15. The method for gene sequencing of a gene sequencing substrate according to claim 14 further comprising:

in a case where the temperature of the reaction cell rises, judging that a current base of the added four different dNTPs has a base pairing reaction with the target sample; and

in a case where the temperature of the reaction cell does not change, judging that no base pairing has occurred.

16. The method for gene sequencing of a gene sequencing substrate according to claim 14, wherein the gene sequencing substrate comprises:

a base substrate; and

at least one sequencing unit, disposed on the base substrate,

wherein the sequencing unit comprises: the reaction cell, configured to accommodate the target sample; and at least one temperature sensor disposed corresponding to the reaction cell and configured to sense the temperature of the reaction cell.

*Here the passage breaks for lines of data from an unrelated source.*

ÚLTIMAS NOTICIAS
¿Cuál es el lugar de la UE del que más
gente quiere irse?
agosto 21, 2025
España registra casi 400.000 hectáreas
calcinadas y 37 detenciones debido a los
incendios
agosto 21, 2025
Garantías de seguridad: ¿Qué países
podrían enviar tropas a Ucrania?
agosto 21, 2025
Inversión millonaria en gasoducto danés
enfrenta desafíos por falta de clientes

17. The method for gene sequencing of a gene sequencing substrate according to claim 14, wherein the step of adding four different dNTPs successively into the reaction cell comprises:

performing amplification on the target sample to form a plurality of identical target samples;

absorbing the plurality of identical target samples using a magnetic bead; and

loading the magnetic bead into the reaction cell.

18. The method for gene sequencing of a gene sequencing substrate according to claim 14, wherein the dNTPs comprise reversibly terminating dNTPs, and the method for gene sequencing further comprises:

washing the reversibly terminating dNTP loaded in the reaction cell and adding a sulfhydryl reagent into the reaction cell.

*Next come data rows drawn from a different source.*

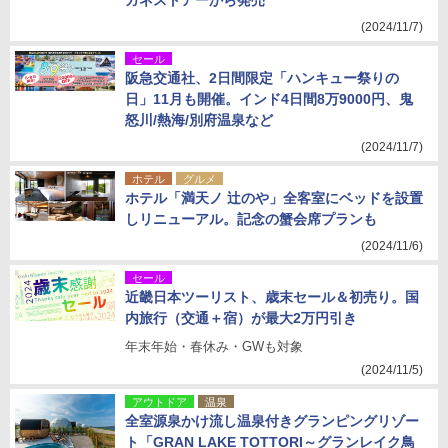
ガネストアーから発売
(2024/11/7)
セール
阪急交通社、2日間限定「ハンキュー祭りの
日」11月も開催。インド4日間8万9000円、鬼
怒川/熱海/別府温泉など
(2024/11/7)
ホテル
グルメ
ホテル「満天ノ 辻のや」全客室にベッドを設置
しリニューアル。記念の蟹会席プランも
(2024/11/6)
セール
近畿日本ツーリスト、歳末セール＆初売り。国
内旅行（交通＋宿）が最大2万円引き
年末年始・春休み・GWも対象
(2024/11/5)
アウトドア
温泉
全室源泉かけ流し温泉付きグランピングリゾー
ト「GRAN LAKE TOTTORI～グランレイク鳥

19. A gene sequencing device, comprising:

a gene sequencing substrate;

an opposite substrate aligned with the gene sequencing substrate to form a flow channel; and

a sidewall of the flow channel provided between the gene sequencing substrate and the opposite substrate,

wherein the gene sequencing substrate comprises the gene sequencing substrate according to claim 1, and the sidewall of the flow channel surrounds a peripheral of an edge of the gene sequencing substrate to seal the flow channel.

20. The gene sequencing device according to claim 19, further comprising:

a sample inlet and a sample outlet provided on the opposite substrate and connected to the flow channel.